For the action research I wanted to make it easier and less time-consuming for the students’ decisions about glazing, and I wanted to know if students performing their own glaze tests in a standardised way would enhance their learning.
Standard test tiles
I made and hung some standardised glaze test tiles (see Plate 5) on the wall, so that they were highly visible. I then made a laminated template of the information on the test tile (appendix 1) and asked the students to do their tests in the same standardised way. I explained how these would be useful to future students. I gave individuals and small groups demonstrations of this standard glaze test. This included how to weigh and mix the glaze recipe and keep meticulous records of their own glaze recipes and tile labelling.

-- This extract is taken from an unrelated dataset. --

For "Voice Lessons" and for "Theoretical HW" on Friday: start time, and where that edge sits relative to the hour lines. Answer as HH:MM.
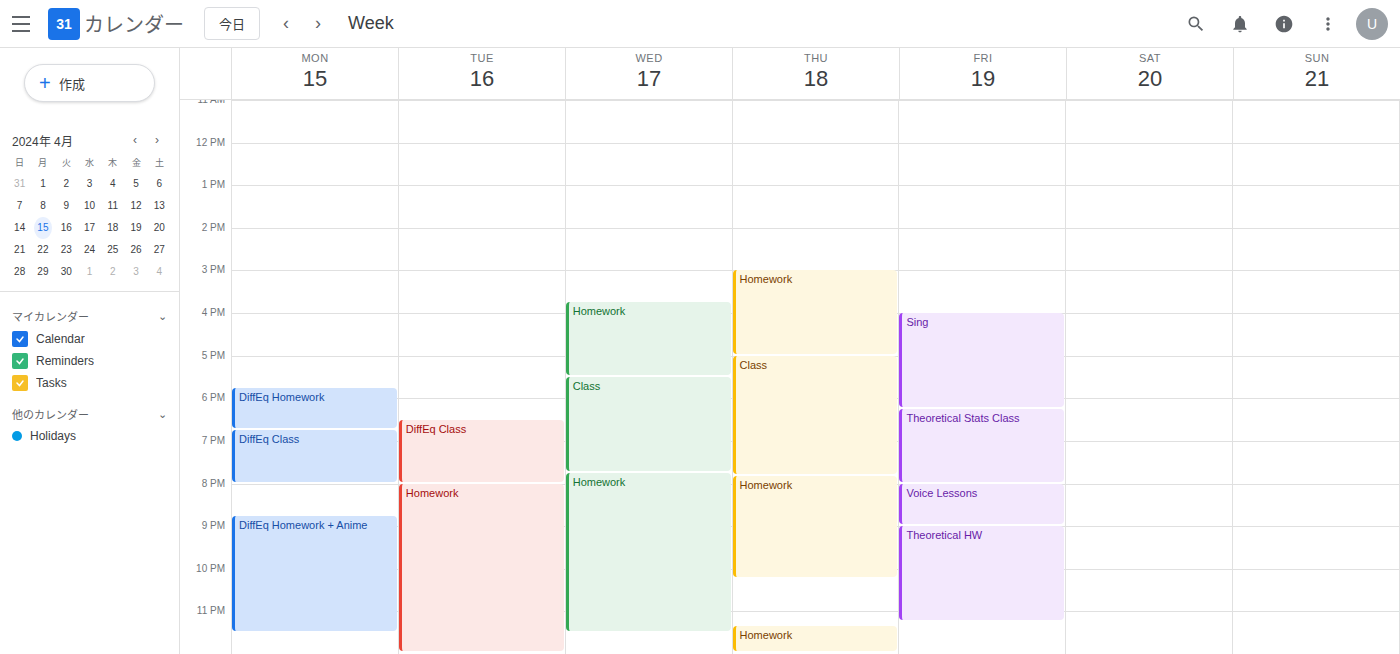
"Voice Lessons": 20:00, exactly on the 20:00 line. "Theoretical HW": 21:00, exactly on the 21:00 line.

Occasionally, even after years of experience, if one is not familiar with a certain glaze one can still apply glaze too thickly or thinly. The application of glaze can be done in various ways, which include dipping, pouring, painting, and spraying. In my experience, this type of tacit knowledge is best conveyed individually or in small groups of 3-5 students. It allows time for students to ask questions and clarify their thinking.
Student 6 said:
“I prefer not to use glaze tests because it is time consuming.” I agree that the process can take time, but hopefully the rewards are worth it. If a glaze has not been used for a while, it may become thicker in the container as a result of evaporation or even become solid. Knowing how to mix glaze to the correct thickness before applying can affect the final look of a piece. Learning to judge the correct thickness (tacit knowledge) can only be acquired through the experience of mixing and applying glazes.
I encouraged tests by making blank ready-to-glaze tiles. Students were offered these for their own standardised glaze tests. I also made a laminated “how to glaze” guide (Appendix 2). I put several copies in the glaze cupboard so that students (in my absence) could access the steps for mixing and testing the thickness of a glaze before applying it to a piece of work or test tile. I encouraged students to use them, even if they thought they could remember the instructions.

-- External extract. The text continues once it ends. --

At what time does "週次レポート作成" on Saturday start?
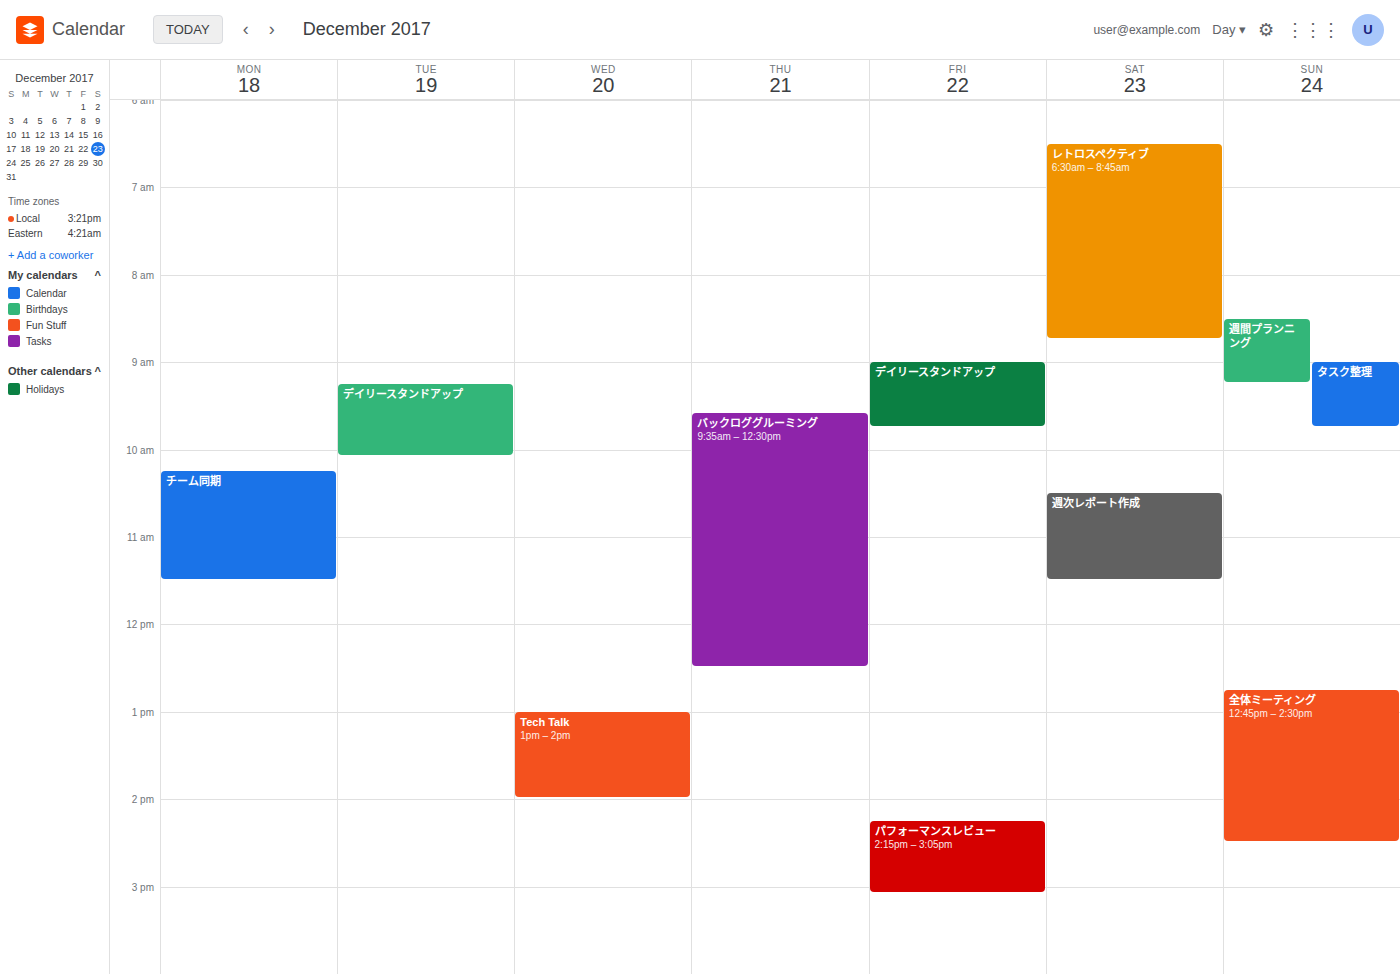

If blank tiles were not available, I made it clear that certain pieces left by previous students could be used for testing by keeping these on a clearly labelled shelf. Student 5 used one of these as his test piece because it was made from the same type of clay that he was using in his final work.
Student 5 test pieces
When test results came out of the kiln, I spoke about the results with the student(s) concerned and any other interested students. This prompt feedback helps students realise the information gained from doing the tests and often promotes a decision about how to glaze work or further testing, if there is time.
For the recordings I used an ancient cassette recorder that had worked when I had tested it, but did not record a group discussion in a noisy studio. Worse still, I had not realised that it was malfunctioning and rerecorded a second discussion, which did not record. On the third attempt to record a group discussion using a computer, the original group who had more experience were not available.
The recorded discussion (Appendix 4) took place with a group of students who had not done any test tiles, but nevertheless through discussion produced another small change, in that I put up a skill-sharing chart (Appendix 3) to help students locate another student with the requisite skills if the tutor or myself were not available. I also encouraged the students I felt were competent at a particular technique—but who had not signed the chart—to sign up. I often asked one student to explain something to another student and I followed up with the people involved to ensure they were comfortable with their roles.
During the discussions I responded to student feedback about the accessibility of the recipe book and labelled the test tiles with the recipe book page number. I intend to arrange the tiles in the boxes in numerical order so that they clearly correspond to the page in the recipe book. The tiles are only an indication of the visual appearance of the glaze after firing. The effect can change for many reasons, for example, if applied by someone else in a different manner, or placed higher or lower during the kiln firing. The benefit of testing a glaze for oneself is to ensure it will work in the intended way.